### AIM OF THE TASK
Restate word for word each line from the one containing "For every layout" through the end of the material, and nothing more. Drop every picture.

### SUPPLIED INFORMATION

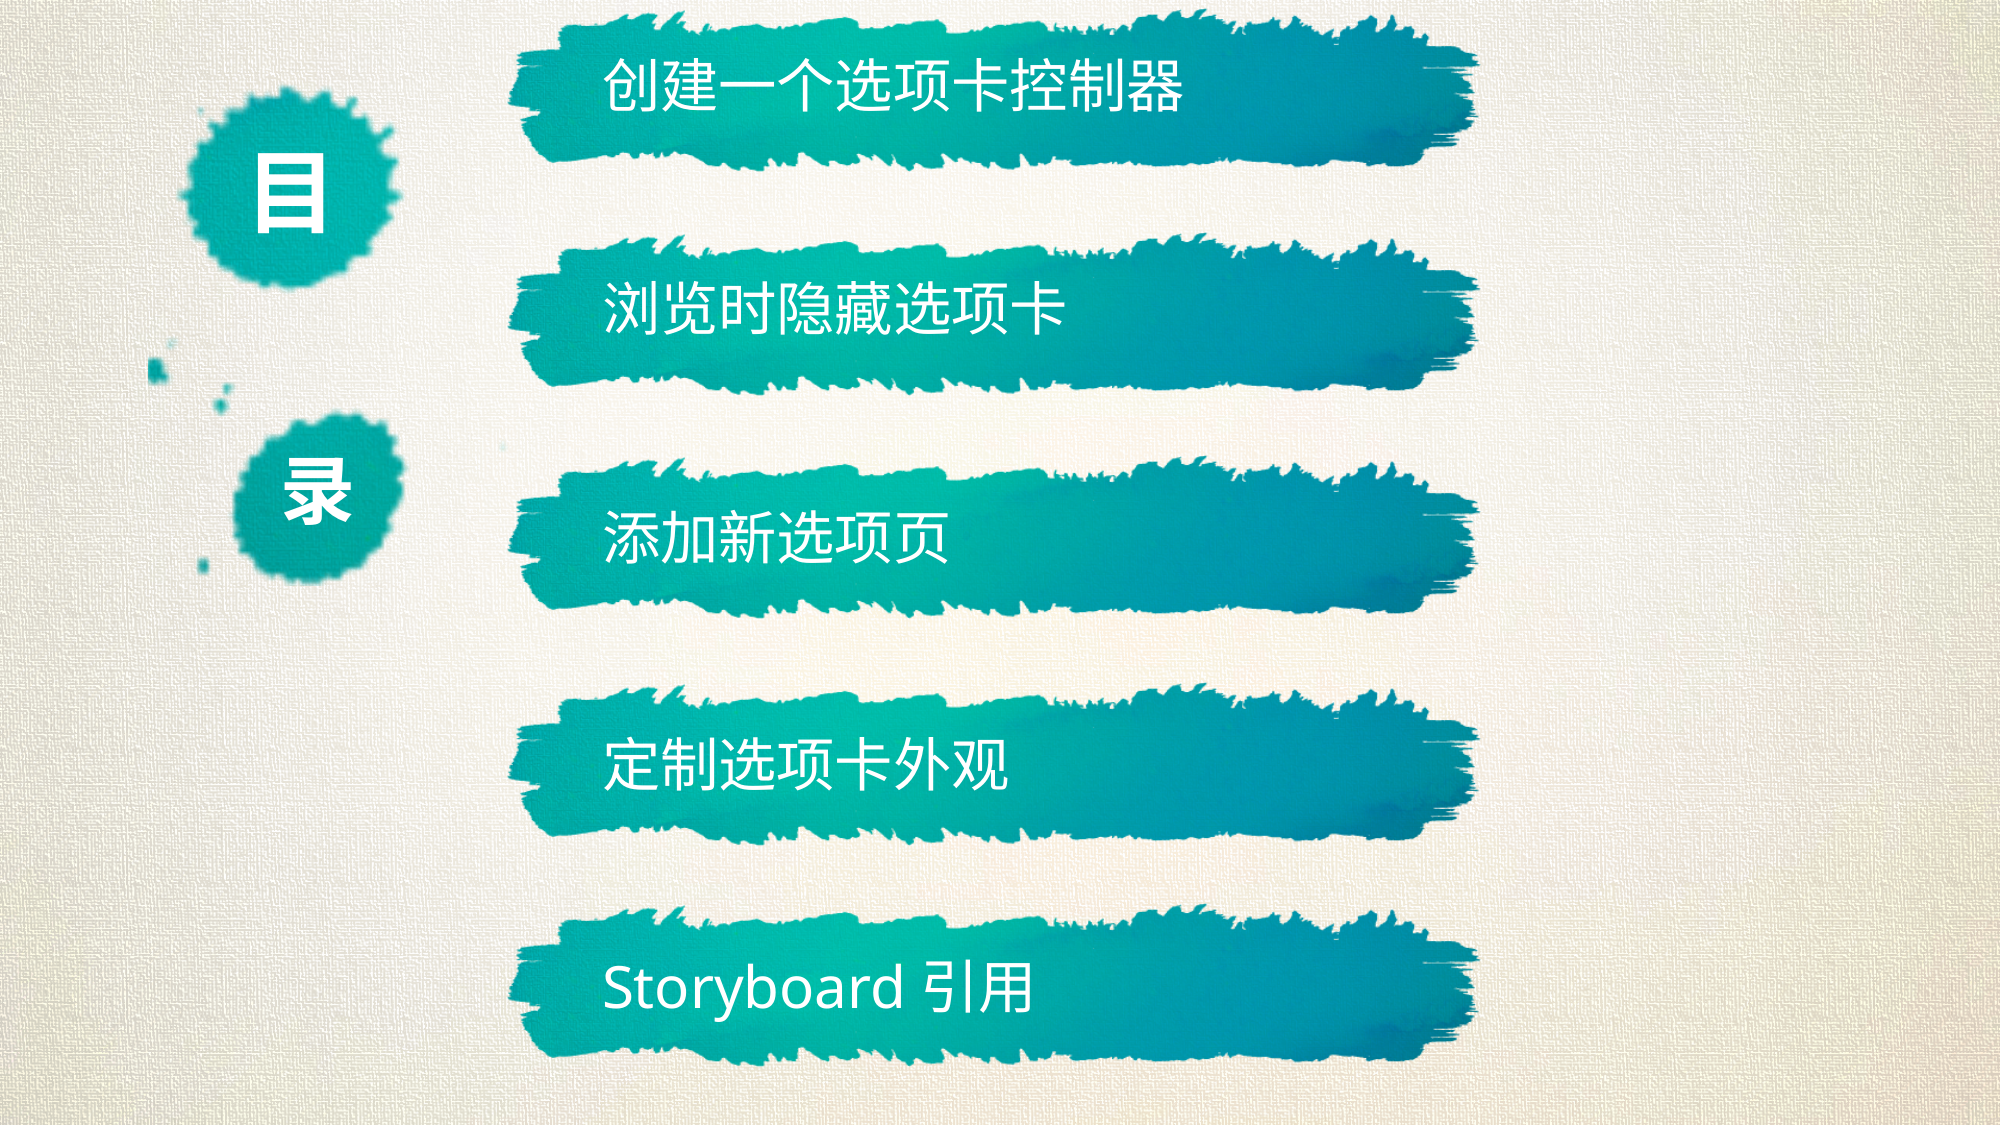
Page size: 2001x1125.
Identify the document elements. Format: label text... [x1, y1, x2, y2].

picture [0, 0, 2000, 1125]
text_box Storyboard引用 [1481, 942, 1869, 1028]
text_box 定制选项卡外观 [1481, 721, 1869, 806]
text_box 创建一个选项卡控制器 [1481, 41, 1869, 127]
text_box 浏览时隐藏选项卡 [1481, 264, 1869, 350]
text_box 添加新选项页 [1481, 493, 1869, 579]
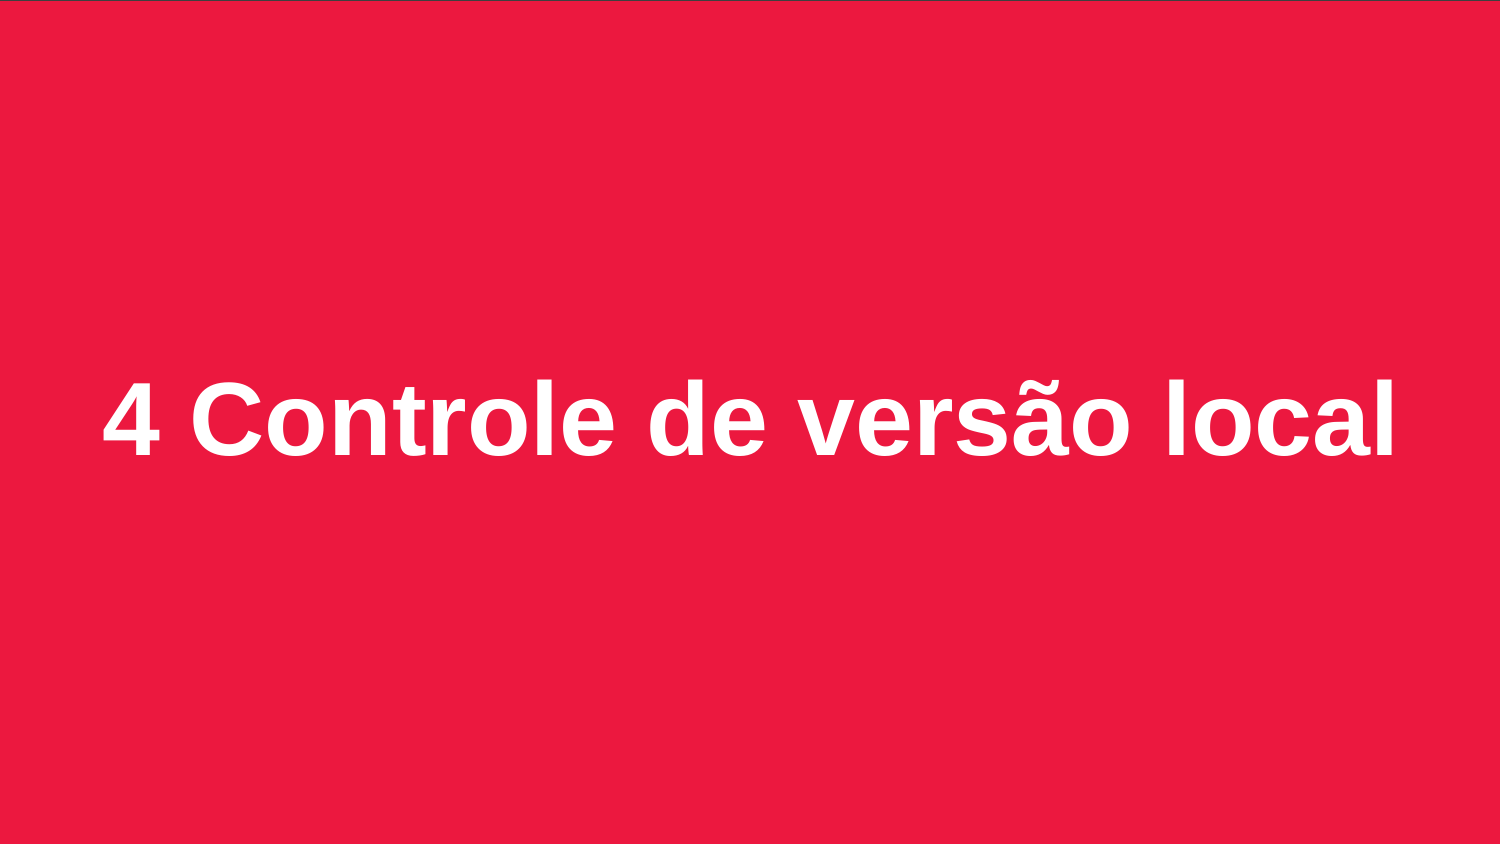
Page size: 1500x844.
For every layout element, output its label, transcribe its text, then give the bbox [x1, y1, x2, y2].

text_box 4 Controle de versão local [2, 292, 1500, 535]
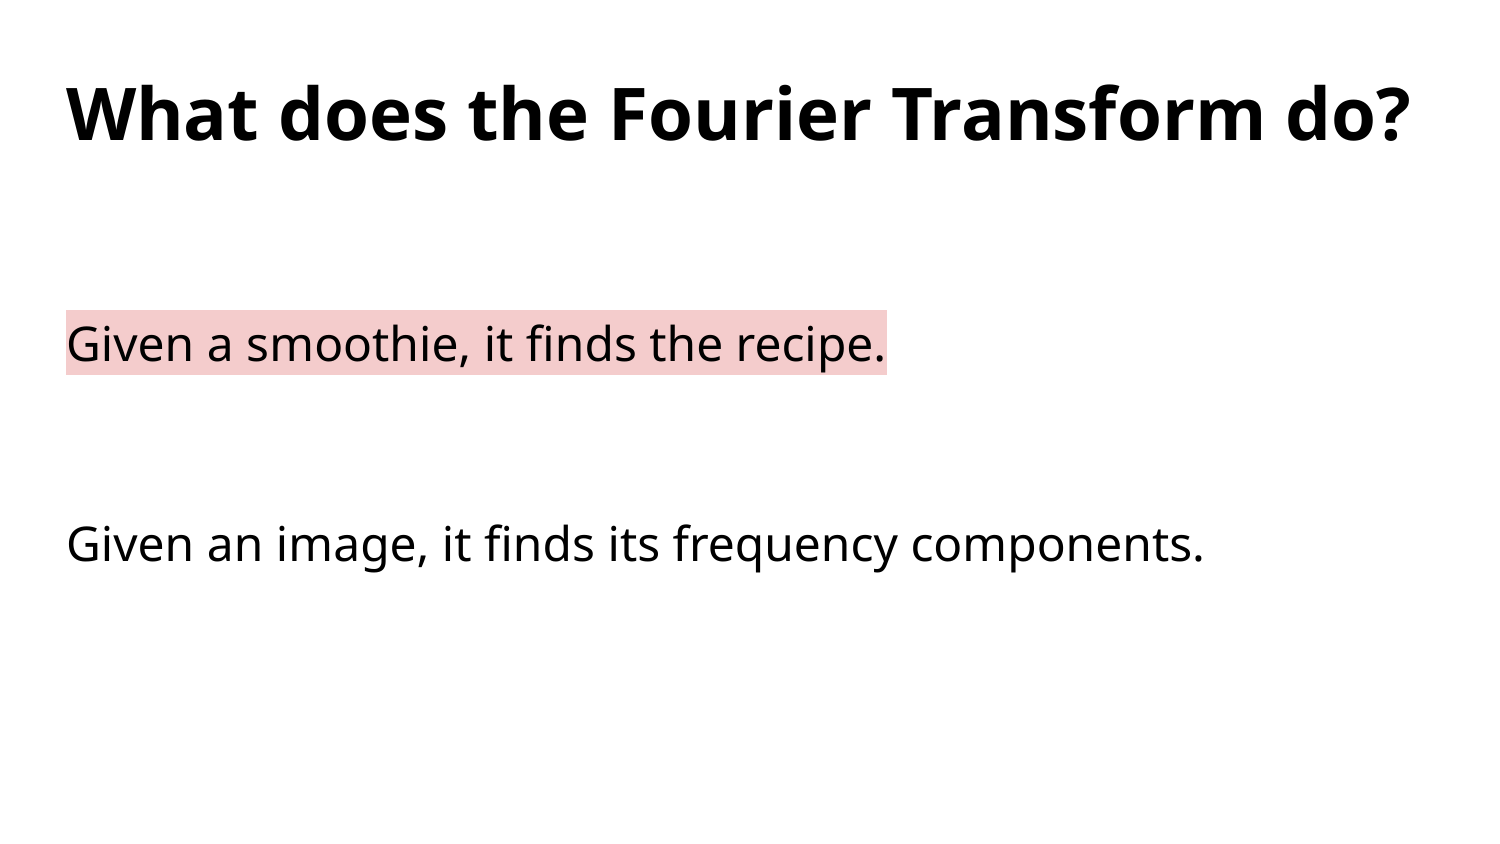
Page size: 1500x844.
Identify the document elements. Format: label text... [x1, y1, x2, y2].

title What does the Fourier Transform do? [51, 48, 1449, 180]
list Given a smoothie, it finds the recipe. Given an image, it finds its frequency components. [51, 201, 1449, 750]
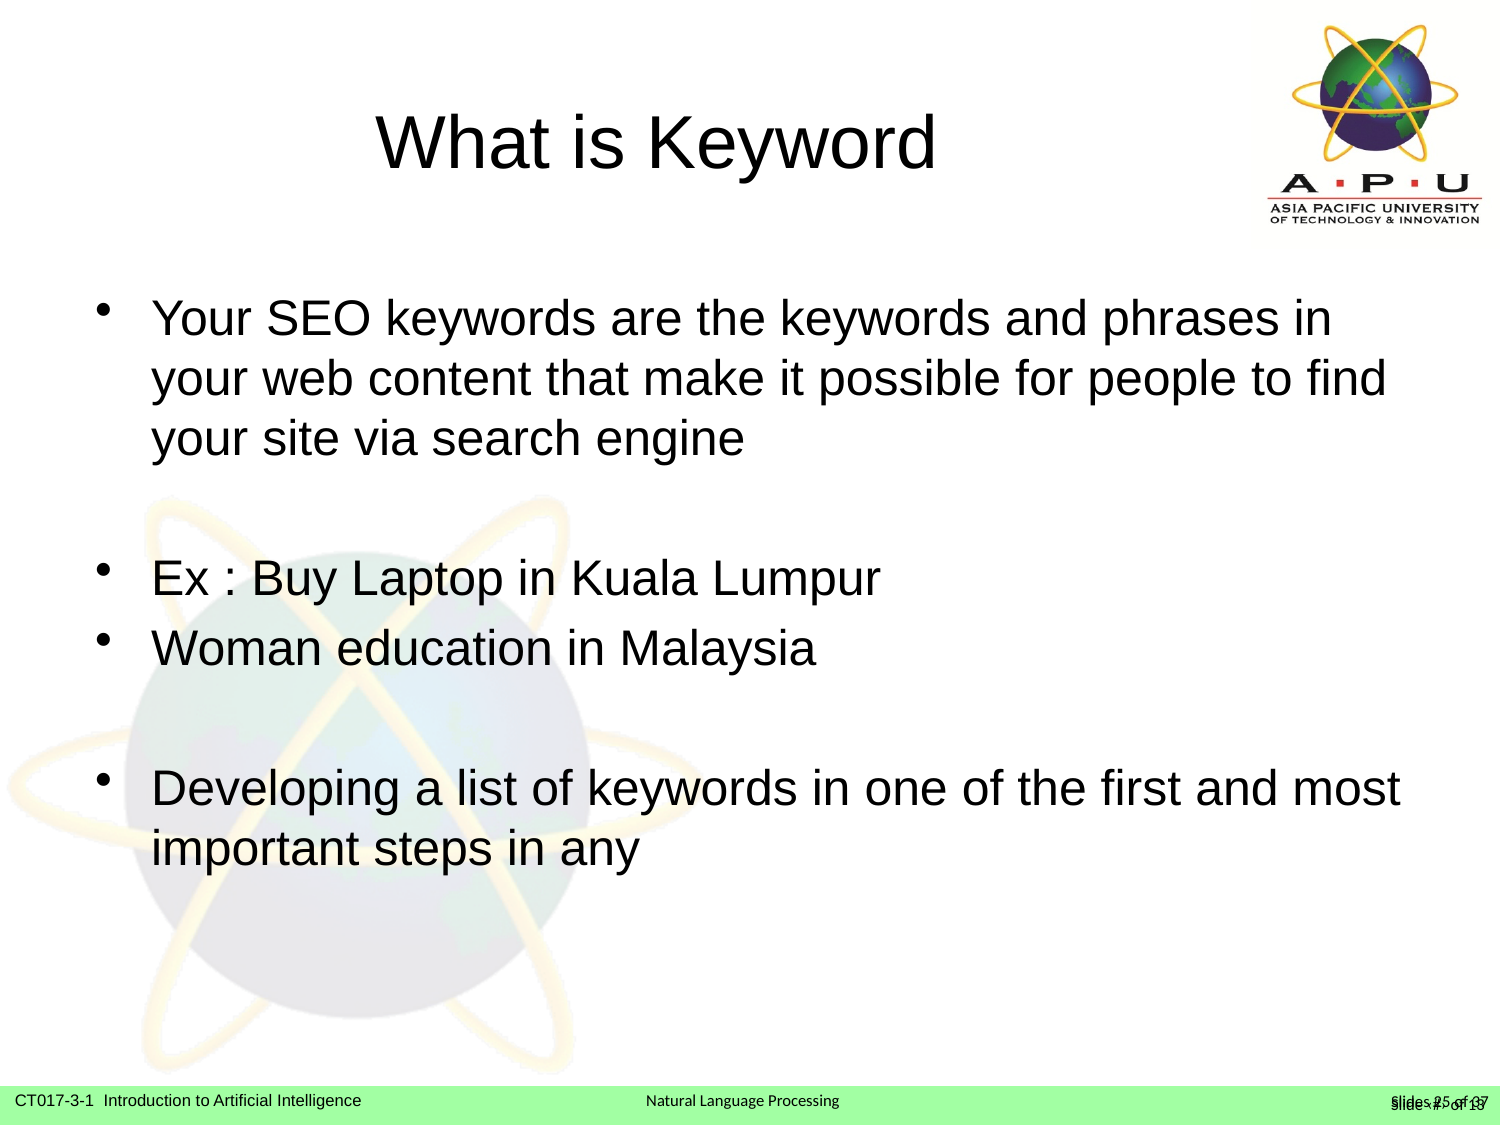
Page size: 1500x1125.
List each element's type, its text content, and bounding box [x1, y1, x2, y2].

footer Slide ‹#› of 13 [1025, 1086, 1500, 1125]
picture [1251, 0, 1500, 249]
list Your SEO keywords are the keywords and phrases in your web content that make it possible for people to find your site via search engine Ex : Buy Laptop in Kuala Lumpur Woman education in Malaysia Developing a list of keywords in one of the first and most important steps in any [79, 278, 1430, 1021]
title What is Keyword [79, 45, 1235, 233]
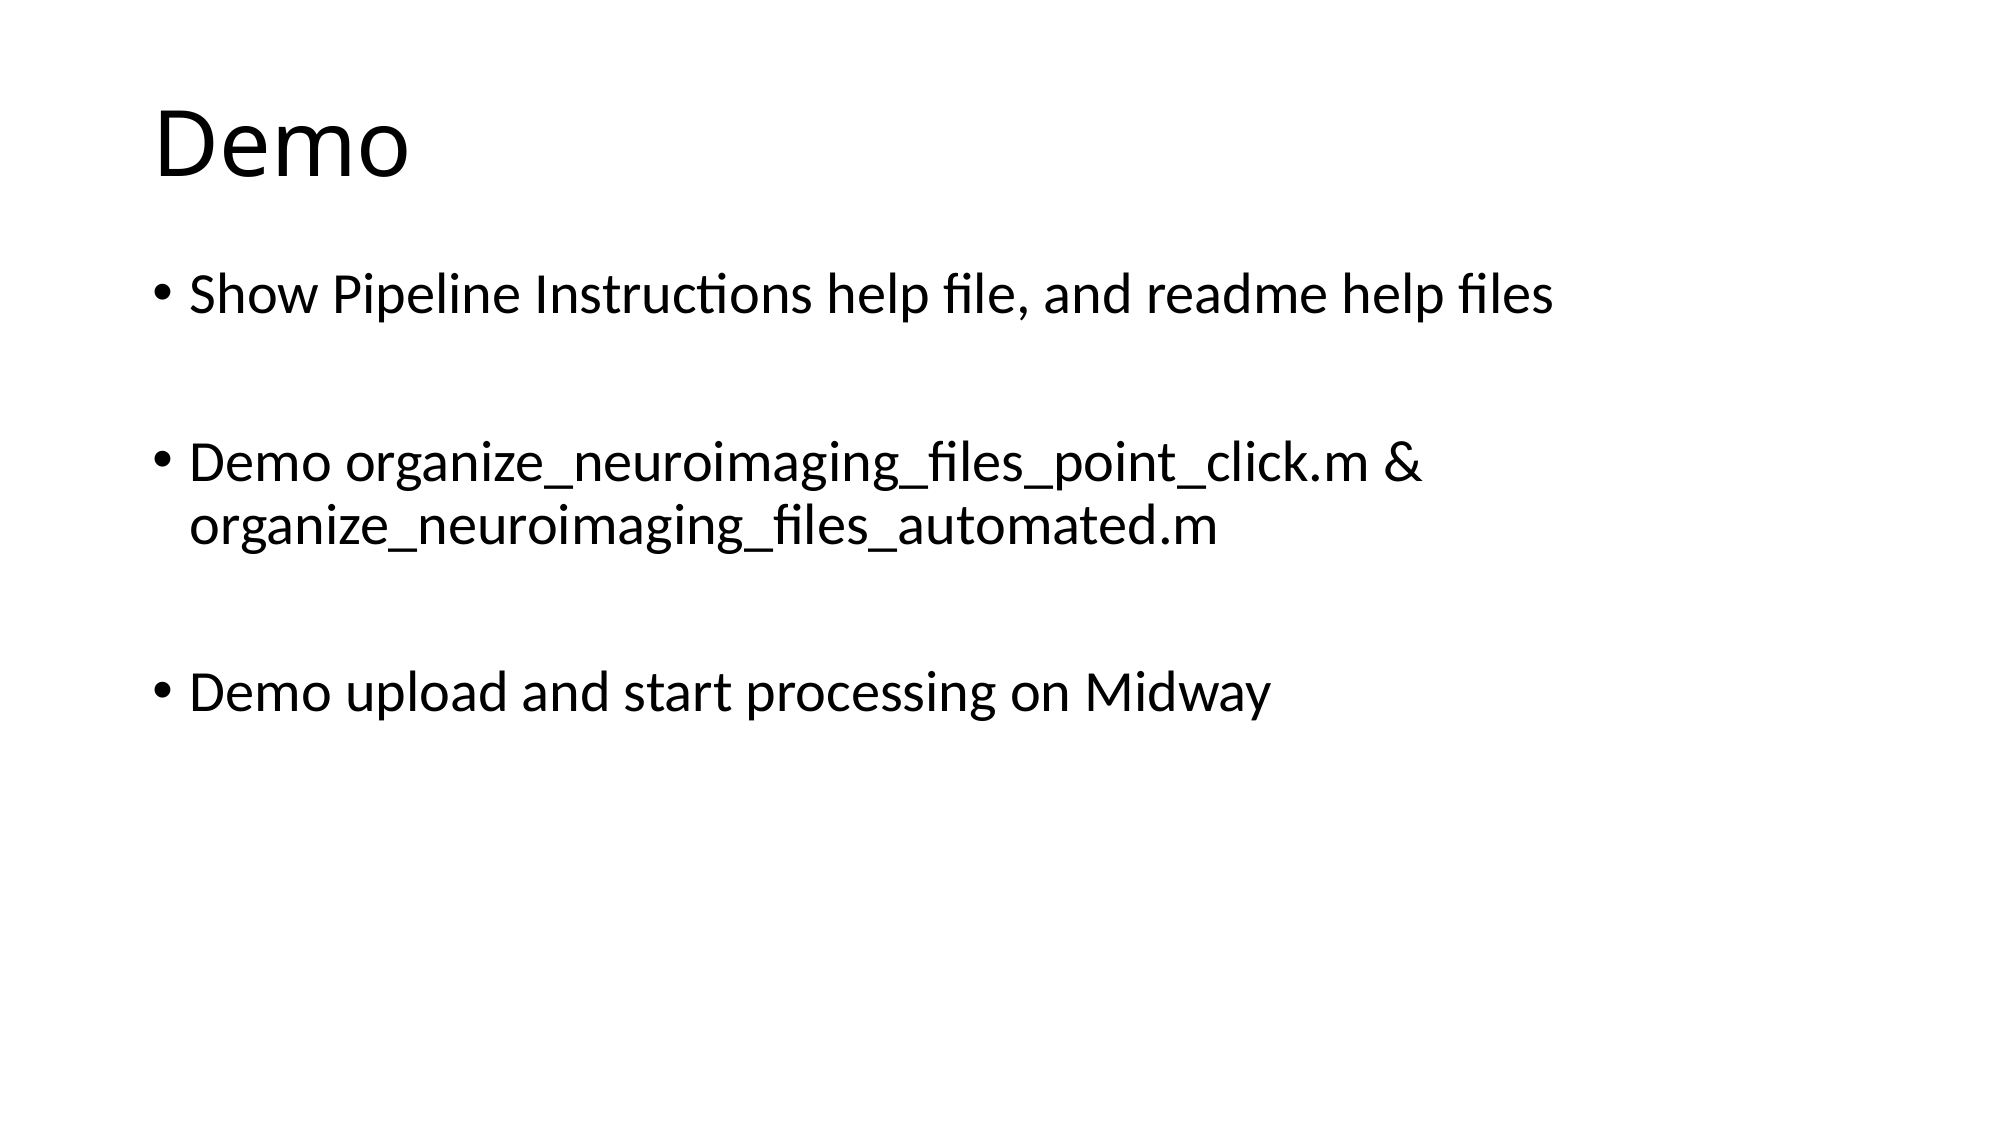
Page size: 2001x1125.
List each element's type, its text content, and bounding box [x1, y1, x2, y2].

title Demo [137, 38, 1863, 255]
list Show Pipeline Instructions help file, and readme help files Demo organize_neuroimaging_files_point_click.m & organize_neuroimaging_files_automated.m Demo upload and start processing on Midway [137, 255, 1863, 1014]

### TASK SOLUTION
For every layout element, output its label, transcribe its text, then give the bbox [x1, y1, x2, y2].

text_box 4 Controle de versão local [2, 292, 1500, 535]
Page size: 1500x844.
Identify the document elements. Format: label text... [x1, y1, x2, y2].

title What does the Fourier Transform do? [51, 48, 1449, 180]
list Given a smoothie, it finds the recipe. Given an image, it finds its frequency components. [51, 201, 1449, 750]
Page size: 1500x1125.
List each element's type, its text content, and bounding box [x1, y1, x2, y2].

footer Slide ‹#› of 13 [1025, 1086, 1500, 1125]
picture [1251, 0, 1500, 249]
list Your SEO keywords are the keywords and phrases in your web content that make it possible for people to find your site via search engine Ex : Buy Laptop in Kuala Lumpur Woman education in Malaysia Developing a list of keywords in one of the first and most important steps in any [79, 278, 1430, 1021]
title What is Keyword [79, 45, 1235, 233]
Page size: 2001x1125.
List each element's type, its text content, and bounding box [x1, y1, x2, y2].

title Demo [137, 38, 1863, 255]
list Show Pipeline Instructions help file, and readme help files Demo organize_neuroimaging_files_point_click.m & organize_neuroimaging_files_automated.m Demo upload and start processing on Midway [137, 255, 1863, 1014]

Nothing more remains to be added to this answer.